In the days that followed, Trump launched his war threats against North Korea and Venezuela and made new attacks on the top Senate Republican, Mitch McConnell.

This weekend’s Nazi violence is stamped with the political trademark of Bannon, Miller and Gorka. Nazi demonstration leader Jason Kessler acknowledged after the event that organizers had “networked with law enforcement” for months in advance of the “Unite the Right” provocation.

Kessler also met with several Republican officials in preparation for the Nazi mobilization. Shortly after Trump’s inauguration, Kessler held a press conference with Virginia Republican gubernatorial candidate Corey Stewart to denounce Charlottesville’s plans to remove the statue of Confederate General Robert E. Lee.

In March, Kessler traveled to Washington, D.C. to meet with Virginia Congressman Tom Garrett, who represents the Charlottesville area. Kessler posted on Facebook that he had “a very productive meeting today with Congressman Tom Garrett,” and acknowledged that he was in discussion with Garrett over how Kessler’s Nazi groups could support Trump’s anti-immigration measures: “We talked RAISE Act and Stop Arming Terrorists: 2 great bills we support,” Kessler’s post read.
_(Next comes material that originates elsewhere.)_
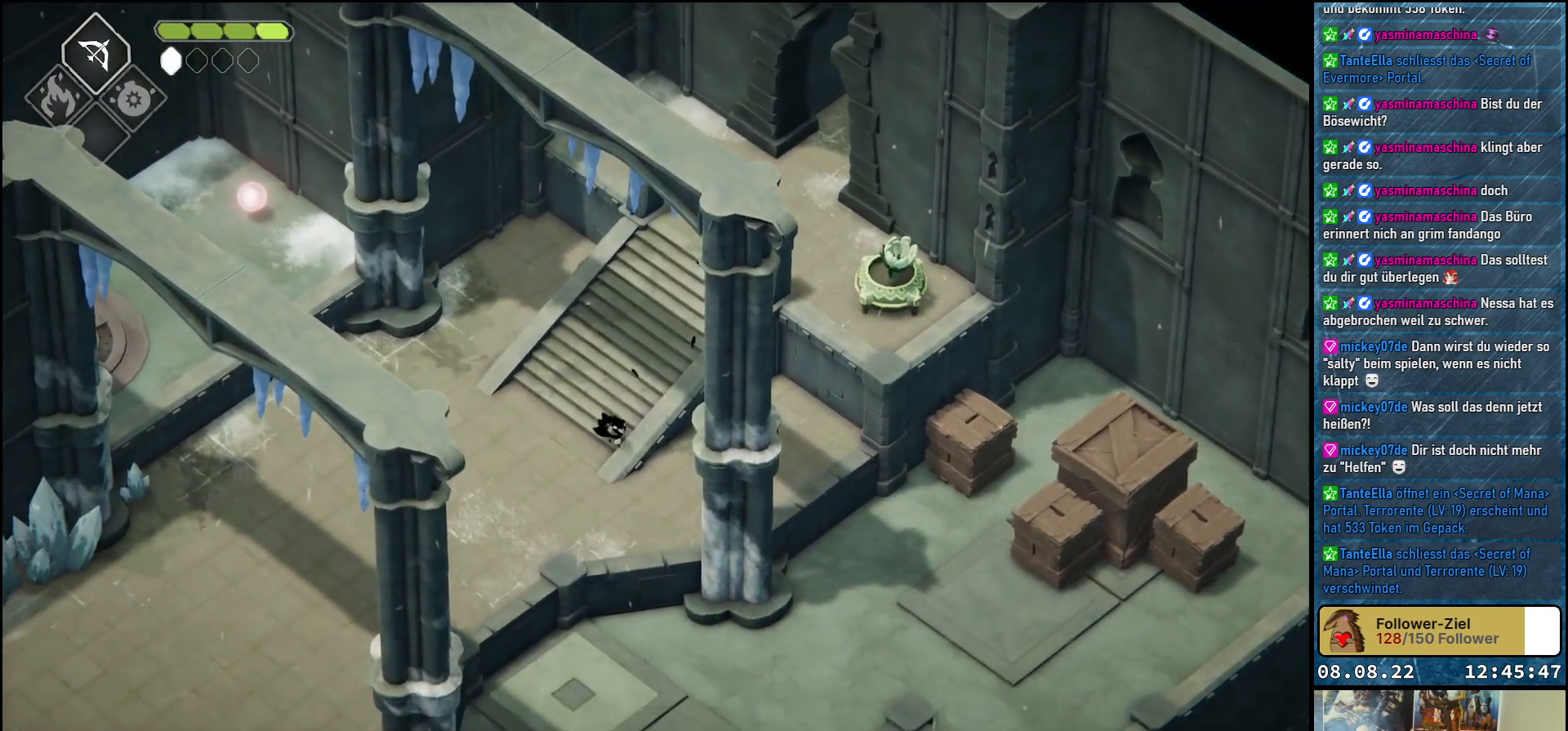
{"buttons": [], "left_stick": "left", "right_stick": "center", "events": [[350, "left_stick", "left"]]}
The events in Charlottesville and Trump’s drive to develop an extra-constitutional fascist movement are a warning to the working class in the US and internationally. The program of the fascists in the White House and on the streets of Charlottesville is for genocidal war abroad and the mass internment and murder of blacks, immigrants, LGBT people, Jewish people and socialists at home.

Fascism is the excrescence of the decaying social order of American and world capitalism, which, in the figure of Donald Trump, has vomited up a fitting expression. It will not be stopped through moralistic appeals to the political establishment, but only through the mobilization of the working class united across racial, national and ethnic lines and politically armed with a revolutionary program for the socialist reorganization of the US and world economy.